Because the justice that he promised has been elusive. It is the nature of justice promised by politicians the world over, with Guyana’s President Mohamed Irfaan Ali, the latest in a long line of such promisers, such failures at delivering. Political justice and presidential justice have their own peculiar characteristics. To repeat again and again: President Ali has gotten too good with words; so good that he has fallen in love with himself for his cleverness. Smooth words in difficult circumstances. Easy words that are like the product of some smart artificial intelligence program. Cheap words that are so bankrupt in significance that they degrade the circumstances and those listening and watching and weighing.

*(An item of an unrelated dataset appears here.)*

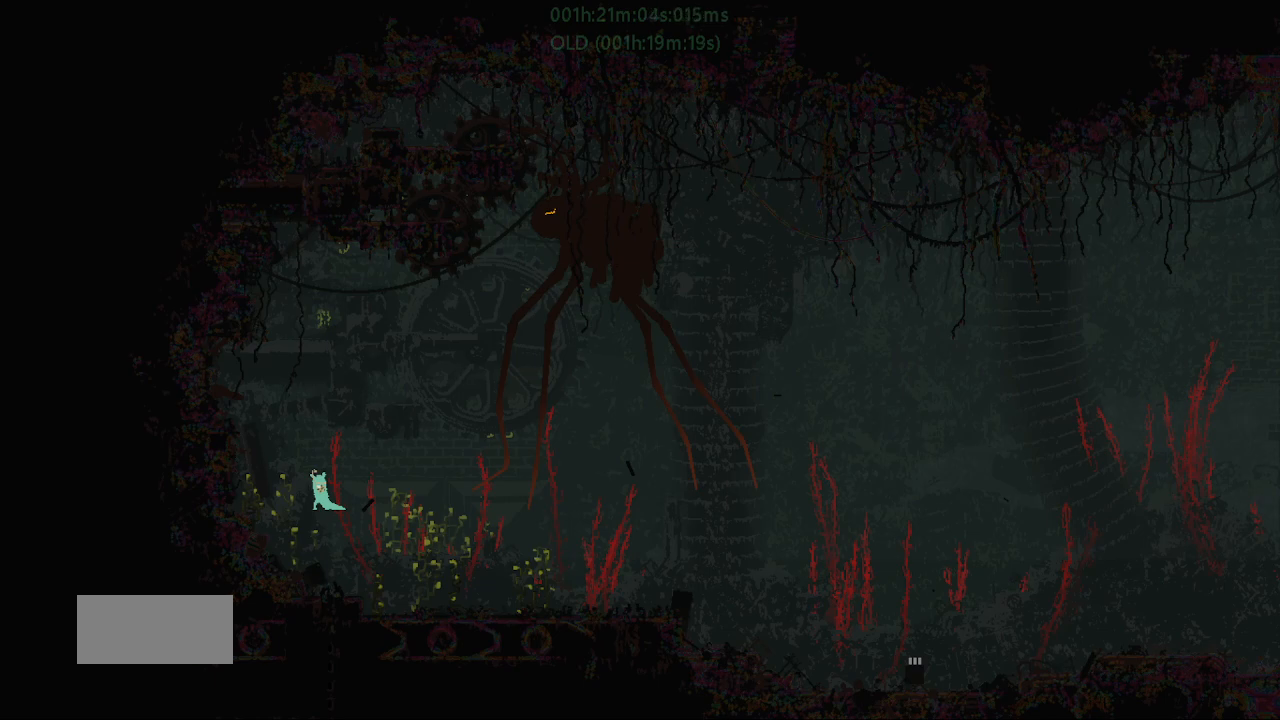
{"keys": ["g"], "events": []}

Due to his propensity to be too zealous with words, too cavalier in his usage, they aren’t worth the words uttered; not even equivalent to the tissue that people use to sanitize themselves before the toilet is flushed. They have no value. Circumstances, as they develop going forward, will prove how right I am, or wrong I am. When a leader swears, he must be faithful to that oath. When the Guyana Police Force was most in need of a spirit in the mold of a Paul Slowe, it got the slow of mind, and the sleazy of heart. Obedience to dictates. No one should have to guess from who and where and about what. Make the Cotton Tree matter go away in a particular way. It did, and the mothers of the departed Henrys have also departed from this bitter and unjust vale. What has happened to basic justice, justice for the poor man, in this country? The unattached victim, the community declared to be adversarial, the people looked down upon as the no account children of a lesser god?
So, now that President Ali went to Linden and shared his time and space with the mourning families, there are now his words that come so easily. In another officer of this land, I would be tempted to say so sleazily. So hollowly. So pathetically. I refrain from saying so, because it is the head of state, and to that office I owe a duty, regardless of the credentials and credibility of the holder. There shall be the sacrificial offerings, and the self-congratulations of justice served. Oh yes! Then what about the rest of the iceberg of putridity and political perversity that has brought the Guyana Police Force to the sorry state that it finds itself. Indeed, if not Guyana itself.